Eventually, they figured out I lived in the neighborhood and was just buying beer and cigarettes. Then, they’d shout, “Marlboros and Budweiser!”
Sometimes I’d call back, “Newports and King Cobra,” just to be smart.
…
Nothing.
Tommy Mac
The Last Supper
The night crept up imperceptibly and smothered the whisky coloured day with darkness.
Leon’s bones creaked with shame and guilt as he smashed the hammer into Milton’s face.
Later, his stomach growled with hunger and fear as he fried the corpse of the only other human left alive.
Paul D. Brazill
Sparkplug
First the engine screech, then the tire flung gravel pocking the tin shed. Clanking a menthol cough drop against his molars, Herb Bernstein looked straight over the dash, his jaw creased, foot on the pedal, mumbled “Fatty” under the growing roar of the engine, and dropped the shift into gear.
Doug Bond
The Line Has Been Disconnected
I lost four friends this year. I like to think that they’re not really gone.

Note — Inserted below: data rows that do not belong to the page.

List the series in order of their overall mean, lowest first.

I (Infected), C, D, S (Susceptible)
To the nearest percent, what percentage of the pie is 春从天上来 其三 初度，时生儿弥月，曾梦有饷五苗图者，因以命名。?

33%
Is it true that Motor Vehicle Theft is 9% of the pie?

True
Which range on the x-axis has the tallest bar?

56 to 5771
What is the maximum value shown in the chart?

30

But that hope is hard to maintain when they persist in not picking up their end of the phone……
Karen Schindler
Hospitality
She was away when her uninvited friends sat watching me type at the computer. I offered water and food, but they weren’t friendly. After she left me one of them telephoned to berate my careless hospitality, and that was a day I think I wrote one of my best stories.
offbeatjim wittenberg
Cold Night In Hell
The moon hung fat and gibbous as Nathan Draped Oliver’s cold, dead skin over his own pallid flesh. Shivering, he breathed in the scent of cheap aftershave, cigarettes and booze as sour memories trampled over his thoughts with bloodstained feet. Together, forever, he rasped as tears filled his bloodshot eyes.
Paul D. Brazill
Oblivious
David looks upon the supine form of his wife, lying in a drunken stupor on the couch.

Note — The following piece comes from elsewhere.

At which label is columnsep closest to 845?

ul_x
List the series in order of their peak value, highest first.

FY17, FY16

He curses the traffic that delayed his journey from work.
His horrified gaze returns to the frozen chicken, nestling in his baby son’s crib.
He opens the oven door – and oblivion engulfs him.
John Saxton
Denouement
He left just like he came, one messenger bag, one suitcase, one book for passing time on the Turnpike. No embrace, just a mumbled “See ya” in the basement of Port Authority, a slinking away from their possibilities. In Brooklyn, she set the futon on the curb that same night.
Karen Lillis
Coping
And so he’d buried his dad. Shattered, Vince switched off the bedside light, eerie darkness causing a shiver.
Relieved his wake speech went well, he wondered how he’d cope. Where was dad now? So much vitality, dispersed.
Suddenly he was engulfed by surreal warmth. Paradoxically he froze, then soon realised the overwhelming love therein.